Departing

I’m sitting in Gatwick airport, having paid far too much for an unsatisfactory breakfast made worse by my own indecision about what I actually wanted. Around me, people mill about in the gentle hubbub of the departures hall, the hum of fans, chatter, excited exclamations, laughter, the clink of plates. I’m waiting for my gate to be called, waiting for the journey to properly begin. To be on the pilgrimage trail towards St Benedict in Montecassino, to finish what I started three years ago. The greens will be all the more vibrant than they were in July, the mountain flowers blooming more than before, but the air will be as fresh as it has always been.

Whence I set out, similar to Oliver Twist.

This is a trip I’ve long looked forward to — one I feel, deep down, that I need, though I couldn’t tell you exactly why. Amongst all this noise and movement, I feel ever so slightly nervous and anxious, and again, I’m not sure what about. Perhaps it is the heightened vulnerability, or perhaps what I will find in my own company.
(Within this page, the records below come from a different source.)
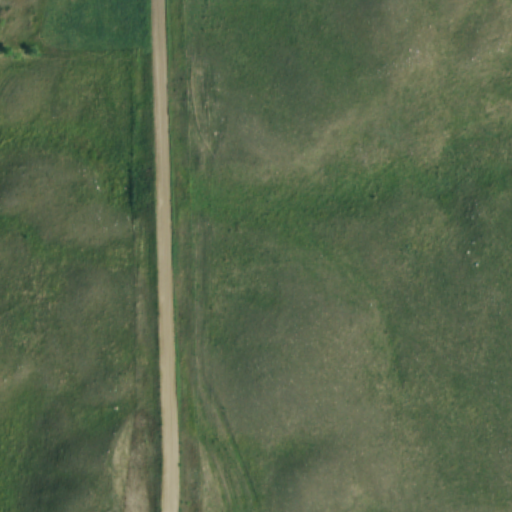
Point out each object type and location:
road: (173, 255)
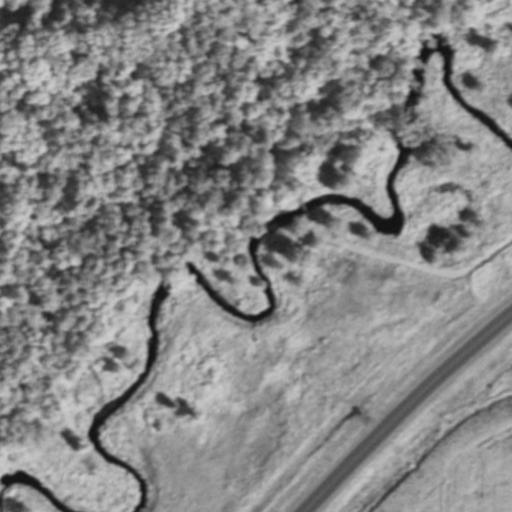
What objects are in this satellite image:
road: (305, 208)
road: (403, 411)
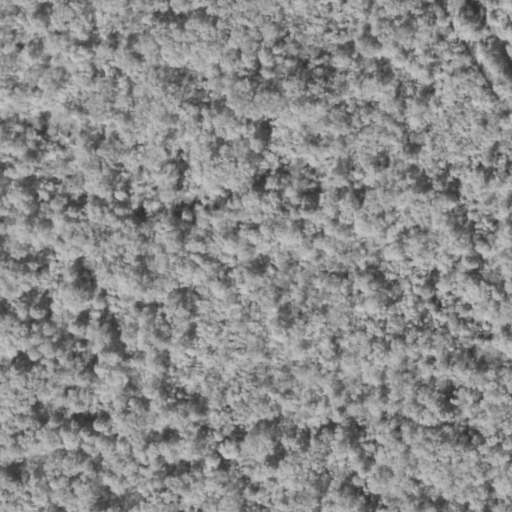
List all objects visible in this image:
road: (477, 55)
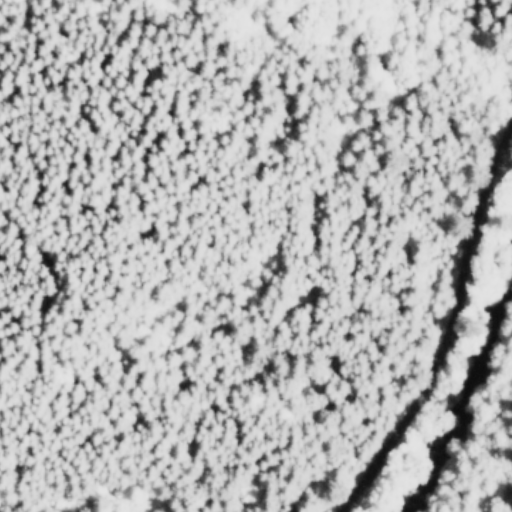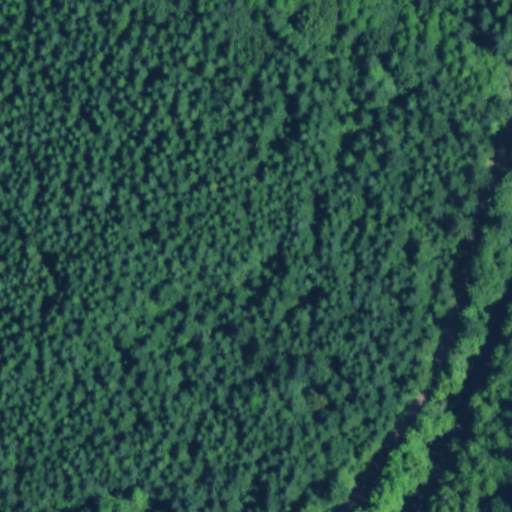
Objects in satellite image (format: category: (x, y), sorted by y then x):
road: (452, 360)
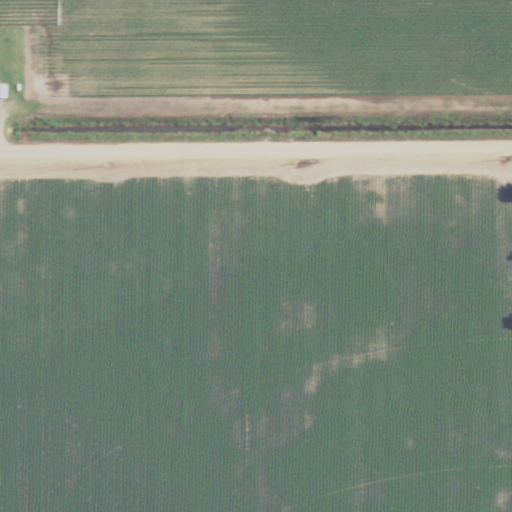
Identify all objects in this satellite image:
road: (256, 158)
I know this walk has a way of moving me in unexpected ways. I feel as though I need the walk, the landscape, to do something to my interior life, something I don’t yet know I need.  There is a restlessness in me, which I hope to calm. The kind of restlessness that isn’t cured by doing more, but perhaps by doing less — by walking, by silence, by simply moving through a landscape with no purpose other than to arrive. 

As I prepare to leave this country for another, and find myself longing to walk the mountains alone, I wonder why. Why, when I am alone so much of the time, do I long to be alone even more? Is it stillness I’m yearning for? 

I suppose airports are liminal places, much as I find myself in life. Between the now and the proposed relocation of my life next year, not in one place or another. And then there is the space between death and goodbye. My final grandparent departed just a couple of days ago, aged 91. She had always been there — fading over the last decade, but still present, her character still shining through. 

Soon I will pass through that landscape, and for a while at least, I will simply be where I am.